Alf dropped back and the girl laughed with such genuine heartiness that I thought much better of her, but still I did not think that she was at all to be compared with Guinea. The General yelled for Henry to bring him another coal, and when his pipe had been relighted he turned to me and said: "You don't find the old North State as she once was, sir. Ah, Lord, the ruin that has gone on in this world since I can remember. And yet they say we are becoming more civilized. Zounds, sir, do you call it civilization to see hundreds of fields turned out to persimmon bushes and broom sedge? Look over there," he added, waving his hand. "I have seen the time when that was almost a garden. What do you want?" The last remark was addressed to the negro boy who had suddenly appeared. "Dinner? Yes, yes. Come, Mr. Hawes, and you, Alf. This way. Get out!" A dog had come between him and the door. "Devilish dogs are about to take the place, but they are no account, not one of them. Lie around here and let the rabbits eat up the pea vines. Even the dogs have degenerated along with everything else."
I walked with the General, and, looking back, I was pleased to see that Alf had summoned courage enough to follow along beside the girl. We were shown into a long dining-room, with a great height of ceiling.
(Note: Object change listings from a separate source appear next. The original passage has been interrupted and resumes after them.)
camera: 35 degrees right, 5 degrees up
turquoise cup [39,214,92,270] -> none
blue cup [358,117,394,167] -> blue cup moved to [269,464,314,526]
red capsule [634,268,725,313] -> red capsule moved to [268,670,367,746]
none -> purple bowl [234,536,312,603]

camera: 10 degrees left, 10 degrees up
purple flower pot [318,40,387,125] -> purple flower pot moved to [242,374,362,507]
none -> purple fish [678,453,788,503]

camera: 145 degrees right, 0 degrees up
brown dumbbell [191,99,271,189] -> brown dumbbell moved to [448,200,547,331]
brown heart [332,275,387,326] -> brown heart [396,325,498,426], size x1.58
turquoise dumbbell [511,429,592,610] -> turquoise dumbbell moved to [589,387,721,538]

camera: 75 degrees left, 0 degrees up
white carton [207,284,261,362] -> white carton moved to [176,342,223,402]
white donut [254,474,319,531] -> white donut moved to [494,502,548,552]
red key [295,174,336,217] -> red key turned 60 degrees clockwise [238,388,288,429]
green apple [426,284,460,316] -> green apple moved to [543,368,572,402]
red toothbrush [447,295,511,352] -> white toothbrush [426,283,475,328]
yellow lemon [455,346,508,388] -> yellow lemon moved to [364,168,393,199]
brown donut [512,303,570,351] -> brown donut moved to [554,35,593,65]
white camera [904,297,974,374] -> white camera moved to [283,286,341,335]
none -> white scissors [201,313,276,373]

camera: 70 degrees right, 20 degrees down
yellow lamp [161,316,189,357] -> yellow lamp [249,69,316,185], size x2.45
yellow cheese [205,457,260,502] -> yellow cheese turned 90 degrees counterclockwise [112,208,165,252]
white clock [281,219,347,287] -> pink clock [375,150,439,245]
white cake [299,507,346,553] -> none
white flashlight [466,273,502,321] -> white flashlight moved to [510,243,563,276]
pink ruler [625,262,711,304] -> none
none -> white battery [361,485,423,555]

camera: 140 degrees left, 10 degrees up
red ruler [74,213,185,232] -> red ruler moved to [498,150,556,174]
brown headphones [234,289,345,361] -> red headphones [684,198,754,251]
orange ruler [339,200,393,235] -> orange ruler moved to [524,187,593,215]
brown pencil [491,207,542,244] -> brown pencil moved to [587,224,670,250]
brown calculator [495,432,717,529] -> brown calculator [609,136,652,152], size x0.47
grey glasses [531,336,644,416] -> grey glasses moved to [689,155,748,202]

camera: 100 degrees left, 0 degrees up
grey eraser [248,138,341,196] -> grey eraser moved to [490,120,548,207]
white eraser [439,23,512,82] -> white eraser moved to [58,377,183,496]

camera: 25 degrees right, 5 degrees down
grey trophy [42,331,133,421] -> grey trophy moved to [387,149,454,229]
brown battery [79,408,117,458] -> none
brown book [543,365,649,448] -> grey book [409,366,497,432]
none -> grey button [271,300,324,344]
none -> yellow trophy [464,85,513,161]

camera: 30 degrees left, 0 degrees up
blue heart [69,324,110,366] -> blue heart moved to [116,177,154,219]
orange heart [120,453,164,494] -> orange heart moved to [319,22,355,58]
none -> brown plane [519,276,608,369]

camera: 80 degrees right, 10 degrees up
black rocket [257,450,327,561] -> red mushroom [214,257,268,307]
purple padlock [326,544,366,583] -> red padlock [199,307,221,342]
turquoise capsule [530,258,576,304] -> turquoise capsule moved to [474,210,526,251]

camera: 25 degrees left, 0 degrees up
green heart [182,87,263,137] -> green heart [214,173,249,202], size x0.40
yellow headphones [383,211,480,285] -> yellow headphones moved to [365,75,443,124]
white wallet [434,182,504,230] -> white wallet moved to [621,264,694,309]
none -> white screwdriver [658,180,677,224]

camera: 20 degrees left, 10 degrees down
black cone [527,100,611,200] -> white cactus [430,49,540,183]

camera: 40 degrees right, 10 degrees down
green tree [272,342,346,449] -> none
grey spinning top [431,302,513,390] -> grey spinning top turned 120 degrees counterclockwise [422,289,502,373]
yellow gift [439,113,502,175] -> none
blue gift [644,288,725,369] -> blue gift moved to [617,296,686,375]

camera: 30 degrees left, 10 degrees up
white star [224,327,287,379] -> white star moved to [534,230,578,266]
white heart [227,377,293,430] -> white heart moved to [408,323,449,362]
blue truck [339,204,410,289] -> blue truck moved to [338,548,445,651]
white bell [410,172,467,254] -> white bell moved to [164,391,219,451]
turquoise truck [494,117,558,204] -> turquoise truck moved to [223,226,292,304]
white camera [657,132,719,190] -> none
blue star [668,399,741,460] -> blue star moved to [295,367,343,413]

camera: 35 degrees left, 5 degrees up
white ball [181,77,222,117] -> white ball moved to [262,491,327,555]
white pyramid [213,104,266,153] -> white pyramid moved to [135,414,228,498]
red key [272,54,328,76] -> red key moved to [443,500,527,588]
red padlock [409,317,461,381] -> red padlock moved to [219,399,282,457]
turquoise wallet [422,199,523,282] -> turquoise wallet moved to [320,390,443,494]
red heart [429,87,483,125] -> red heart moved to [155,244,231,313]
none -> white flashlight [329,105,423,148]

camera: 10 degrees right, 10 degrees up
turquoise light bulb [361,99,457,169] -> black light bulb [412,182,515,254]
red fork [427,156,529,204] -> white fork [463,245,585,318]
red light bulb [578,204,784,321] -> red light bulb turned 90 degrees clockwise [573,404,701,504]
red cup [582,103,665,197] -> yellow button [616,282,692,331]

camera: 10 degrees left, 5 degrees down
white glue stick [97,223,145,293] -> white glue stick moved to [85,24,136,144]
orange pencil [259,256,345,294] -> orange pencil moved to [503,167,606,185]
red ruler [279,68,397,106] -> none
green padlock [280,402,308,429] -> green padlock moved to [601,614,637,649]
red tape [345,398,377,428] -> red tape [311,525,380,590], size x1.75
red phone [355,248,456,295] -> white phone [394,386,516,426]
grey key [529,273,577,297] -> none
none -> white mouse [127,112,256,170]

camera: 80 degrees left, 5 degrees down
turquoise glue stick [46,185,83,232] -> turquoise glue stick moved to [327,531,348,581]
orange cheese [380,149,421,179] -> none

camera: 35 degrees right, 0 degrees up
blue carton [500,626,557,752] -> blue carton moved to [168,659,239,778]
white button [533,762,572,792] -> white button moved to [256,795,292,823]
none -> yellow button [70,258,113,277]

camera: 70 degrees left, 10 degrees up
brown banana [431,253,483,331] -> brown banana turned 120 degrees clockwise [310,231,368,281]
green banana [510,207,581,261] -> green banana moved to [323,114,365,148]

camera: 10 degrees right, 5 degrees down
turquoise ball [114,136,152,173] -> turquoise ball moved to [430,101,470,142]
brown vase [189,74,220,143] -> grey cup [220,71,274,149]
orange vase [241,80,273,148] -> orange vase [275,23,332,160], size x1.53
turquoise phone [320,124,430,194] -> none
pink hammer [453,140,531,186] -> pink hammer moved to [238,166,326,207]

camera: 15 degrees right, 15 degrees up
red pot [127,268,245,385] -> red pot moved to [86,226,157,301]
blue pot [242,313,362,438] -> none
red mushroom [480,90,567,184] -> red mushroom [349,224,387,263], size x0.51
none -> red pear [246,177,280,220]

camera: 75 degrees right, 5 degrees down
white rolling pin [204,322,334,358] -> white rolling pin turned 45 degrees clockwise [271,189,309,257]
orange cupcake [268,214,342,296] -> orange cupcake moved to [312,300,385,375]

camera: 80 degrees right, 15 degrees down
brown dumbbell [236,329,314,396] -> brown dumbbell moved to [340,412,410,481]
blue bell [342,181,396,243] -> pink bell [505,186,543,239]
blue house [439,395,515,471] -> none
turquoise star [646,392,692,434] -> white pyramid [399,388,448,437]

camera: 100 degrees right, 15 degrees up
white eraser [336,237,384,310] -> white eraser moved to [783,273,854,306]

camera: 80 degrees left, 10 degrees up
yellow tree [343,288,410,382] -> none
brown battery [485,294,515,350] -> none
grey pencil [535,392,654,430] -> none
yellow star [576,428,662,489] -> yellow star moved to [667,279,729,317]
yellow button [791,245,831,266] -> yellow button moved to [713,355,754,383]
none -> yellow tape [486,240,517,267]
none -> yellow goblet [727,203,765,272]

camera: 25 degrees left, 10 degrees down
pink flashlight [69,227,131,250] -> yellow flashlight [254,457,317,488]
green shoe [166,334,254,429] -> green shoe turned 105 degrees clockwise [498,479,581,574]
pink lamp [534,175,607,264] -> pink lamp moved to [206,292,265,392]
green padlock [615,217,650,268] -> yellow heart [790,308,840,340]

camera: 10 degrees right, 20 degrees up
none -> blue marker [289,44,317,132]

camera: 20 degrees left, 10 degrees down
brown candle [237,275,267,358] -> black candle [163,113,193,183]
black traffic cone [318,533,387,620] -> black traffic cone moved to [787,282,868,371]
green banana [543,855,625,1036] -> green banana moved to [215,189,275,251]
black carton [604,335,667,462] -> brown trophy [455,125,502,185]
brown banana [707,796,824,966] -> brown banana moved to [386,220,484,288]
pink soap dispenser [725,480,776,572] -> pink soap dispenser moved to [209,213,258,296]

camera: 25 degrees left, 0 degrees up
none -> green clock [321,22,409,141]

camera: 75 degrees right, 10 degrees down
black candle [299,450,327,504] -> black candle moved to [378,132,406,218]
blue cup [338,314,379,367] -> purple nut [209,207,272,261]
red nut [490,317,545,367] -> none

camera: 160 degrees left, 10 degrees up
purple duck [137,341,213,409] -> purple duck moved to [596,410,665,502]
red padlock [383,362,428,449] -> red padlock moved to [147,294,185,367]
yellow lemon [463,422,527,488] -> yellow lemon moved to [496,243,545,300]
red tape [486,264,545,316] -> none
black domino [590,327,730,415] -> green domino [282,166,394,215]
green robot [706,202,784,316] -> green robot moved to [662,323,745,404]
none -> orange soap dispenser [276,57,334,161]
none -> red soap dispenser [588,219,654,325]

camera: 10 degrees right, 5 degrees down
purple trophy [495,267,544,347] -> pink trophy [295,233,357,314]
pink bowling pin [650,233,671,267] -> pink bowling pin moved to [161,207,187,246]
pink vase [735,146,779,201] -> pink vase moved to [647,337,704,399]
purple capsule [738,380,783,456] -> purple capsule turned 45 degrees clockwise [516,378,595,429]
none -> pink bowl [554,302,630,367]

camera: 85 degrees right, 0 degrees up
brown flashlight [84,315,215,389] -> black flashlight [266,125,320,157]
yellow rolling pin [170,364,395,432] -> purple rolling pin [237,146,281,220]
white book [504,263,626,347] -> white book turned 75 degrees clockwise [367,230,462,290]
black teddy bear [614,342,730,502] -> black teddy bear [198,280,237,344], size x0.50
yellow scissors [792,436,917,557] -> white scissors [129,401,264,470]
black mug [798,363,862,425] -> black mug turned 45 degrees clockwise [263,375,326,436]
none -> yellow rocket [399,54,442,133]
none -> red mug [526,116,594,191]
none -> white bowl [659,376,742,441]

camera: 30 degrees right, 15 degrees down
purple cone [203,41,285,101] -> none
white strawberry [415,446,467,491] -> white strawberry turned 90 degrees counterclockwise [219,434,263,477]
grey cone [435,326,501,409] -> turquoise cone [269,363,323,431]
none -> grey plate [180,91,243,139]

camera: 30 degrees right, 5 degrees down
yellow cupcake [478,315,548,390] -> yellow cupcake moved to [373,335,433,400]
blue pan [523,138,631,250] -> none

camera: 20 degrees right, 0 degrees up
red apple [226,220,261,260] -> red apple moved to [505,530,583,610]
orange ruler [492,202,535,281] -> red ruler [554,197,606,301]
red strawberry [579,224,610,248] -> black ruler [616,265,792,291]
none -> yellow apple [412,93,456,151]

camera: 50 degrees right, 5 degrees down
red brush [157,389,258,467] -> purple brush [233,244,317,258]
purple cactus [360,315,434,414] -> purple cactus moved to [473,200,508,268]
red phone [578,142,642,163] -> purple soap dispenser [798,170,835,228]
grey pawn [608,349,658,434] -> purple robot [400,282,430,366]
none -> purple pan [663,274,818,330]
The house had been built in a proud old day, and all about me I noted a dim and faded elegance. The General bade us sit down, and I noticed that his tone was softened. He mumbled a blessing over a great hunk of mutton and, broadly smiling upon me, told me that he was glad to welcome me to his board. "The school-teacher," said he, "modifies and refines our native crudeness. Yes, sir, you have a great work, a work that you may be proud of. Had education more broadly prevailed, had the people North and South better understood one another, there would have been no bloody disruption. Now, gentlemen, I must request you to help yourselves, remembering that such as I have is freely yours. When age comes on apace there is nothing more inspiring than to see the young and the vigorous gathered about us. And it is thus that the evening of live is brightened. Henry, pass the bread to Mr. Jucklin, and the peas, the very first of this backward season, I assure you. Mr. Hawes, can you recall the face of your noble grandfather?"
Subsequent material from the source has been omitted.